**Work instructions:** In the listing below, take the lines from the one containing "розпочала у відокремленому підрозділі" up to and including the one containing "ініціативним спеціалістом з високим рівнем", and render only those lines as a Markdown table with the columns Row and Line. Number each line in Row, and leave out any blank lines.

----- Source information

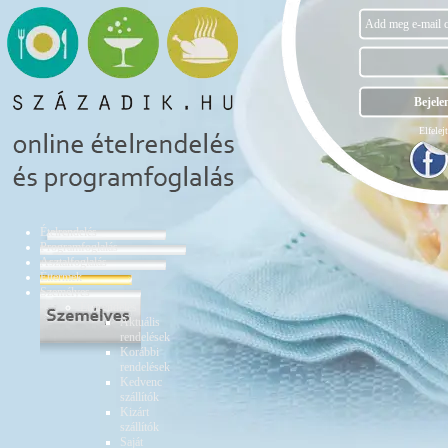
Elfelejt
Ételrendelés
Programfoglalás
Asztalfoglalás
Éttermek
Személyes
Ételrendelés
Aktuális
rendelések
Korábbi
rendelések
Kedvenc
szállítók
Kizárt
szállítók
Saját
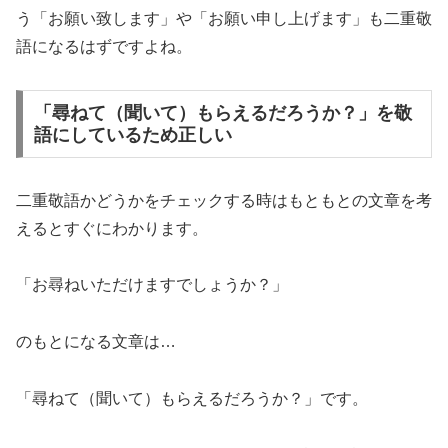
う「お願い致します」や「お願い申し上げます」も二重敬
語になるはずですよね。
「尋ねて（聞いて）もらえるだろうか？」を敬
語にしているため正しい
二重敬語かどうかをチェックする時はもともとの文章を考
えるとすぐにわかります。
「お尋ねいただけますでしょうか？」
のもとになる文章は…
「尋ねて（聞いて）もらえるだろうか？」です。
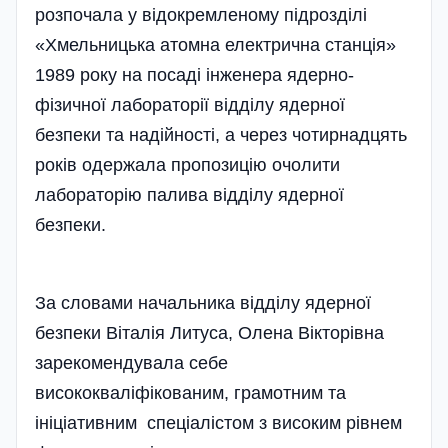
розпочала у відокремленому підрозділі
«Хмельницька атомна електрична станція»
1989 року на посаді інженера ядерно-
фізичної лабораторії відділу ядерної
безпеки та надійності, а через чотирнадцять
років одержала пропозицію очолити
лабораторію палива відділу ядерної
безпеки.
За словами начальника відділу ядерної
безпеки Віталія Литуса, Олена Вікторівна
зарекомендувала себе
висококваліфікованим, грамотним та
ініціативним спеціалістом з високим рівнем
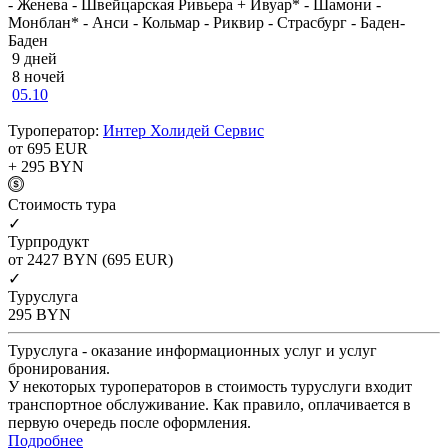
- Женева - Швейцарская Ривьера + Ивуар* - Шамони -
Монблан* - Анси - Кольмар - Риквир - Страсбург - Баден-
Баден
9 дней
8 ночей
05.10
Туроператор:
Интер Холидей Сервис
от 695
EUR
+ 295
BYN
Cтоимость тура
✓
Турпродукт
от 2427
BYN
(695 EUR)
✓
Туруслуга
295
BYN
Туруслуга - оказание информационных услуг и услуг
бронирования.
У некоторых туроператоров в стоимость туруслуги входит
транспортное обслуживание. Как правило, оплачивается в
первую очередь после оформления.
Подробнее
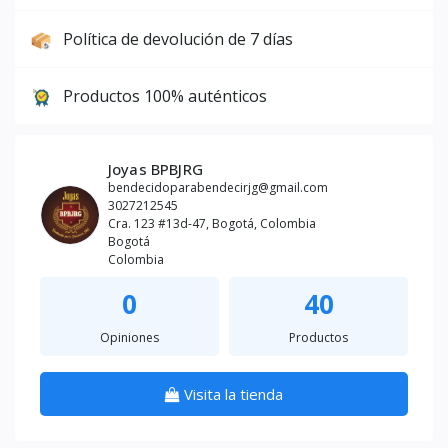
Política de devolución de 7 días
Productos 100% auténticos
Joyas BPBJRG
bendecidoparabendecirjg@gmail.com
3027212545
Cra. 123 #13d-47, Bogotá, Colombia
Bogotá
Colombia
0
40
Opiniones
Productos
Visita la tienda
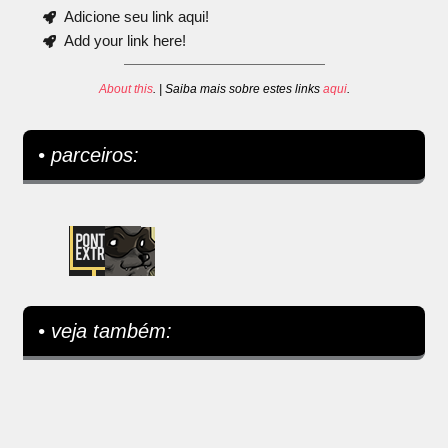
Adicione seu link aqui!
Add your link here!
About this
. | Saiba mais sobre estes links
aqui
.
• parceiros:
• veja também:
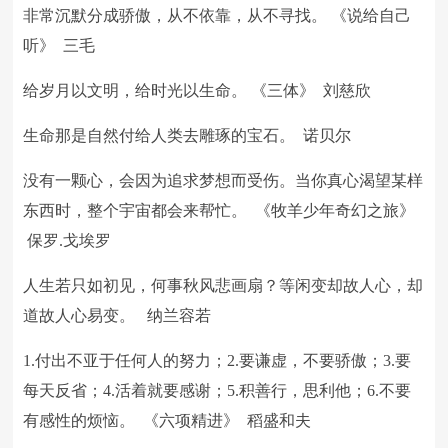
非常沉默分成骄傲，从不依靠，从不寻找。 《说给自己
听》 三毛
给岁月以文明，给时光以生命。 《三体》 刘慈欣
生命那是自然付给人类去雕琢的宝石。 诺贝尔
没有一颗心，会因为追求梦想而受伤。当你真心渴望某样
东西时，整个宇宙都会来帮忙。 《牧羊少年奇幻之旅》
保罗.戈埃罗
人生若只如初见，何事秋风悲画扇？等闲变却故人心，却
道故人心易变。 纳兰容若
1.付出不亚于任何人的努力；2.要谦虚，不要骄傲；3.要
每天反省；4.活着就要感谢；5.积善行，思利他；6.不要
有感性的烦恼。 《六项精进》 稻盛和夫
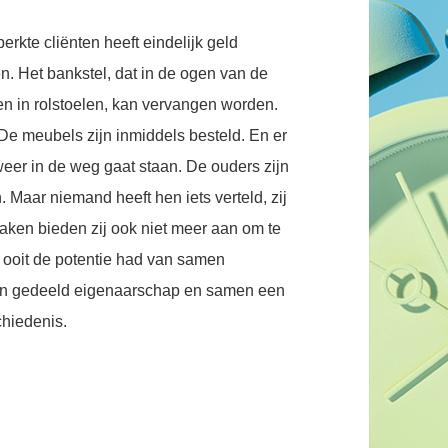
rkte cliënten heeft eindelijk geld
. Het bankstel, dat in de ogen van de
ten in rolstoelen, kan vervangen worden.
 meubels zijn inmiddels besteld. En er
weer in de weg gaat staan. De ouders zijn
 Maar niemand heeft hen iets verteld, zij
ken bieden zij ook niet meer aan om te
ooit de potentie had van samen
 van gedeeld eigenaarschap en samen een
chiedenis.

----------

**Task answer:**
| Row | Line |
|---|---|
| 1 | розпочала у відокремленому підрозділі |
| 2 | «Хмельницька атомна електрична станція» |
| 3 | 1989 року на посаді інженера ядерно- |
| 4 | фізичної лабораторії відділу ядерної |
| 5 | безпеки та надійності, а через чотирнадцять |
| 6 | років одержала пропозицію очолити |
| 7 | лабораторію палива відділу ядерної |
| 8 | безпеки. |
| 9 | За словами начальника відділу ядерної |
| 10 | безпеки Віталія Литуса, Олена Вікторівна |
| 11 | зарекомендувала себе |
| 12 | висококваліфікованим, грамотним та |
| 13 | ініціативним спеціалістом з високим рівнем |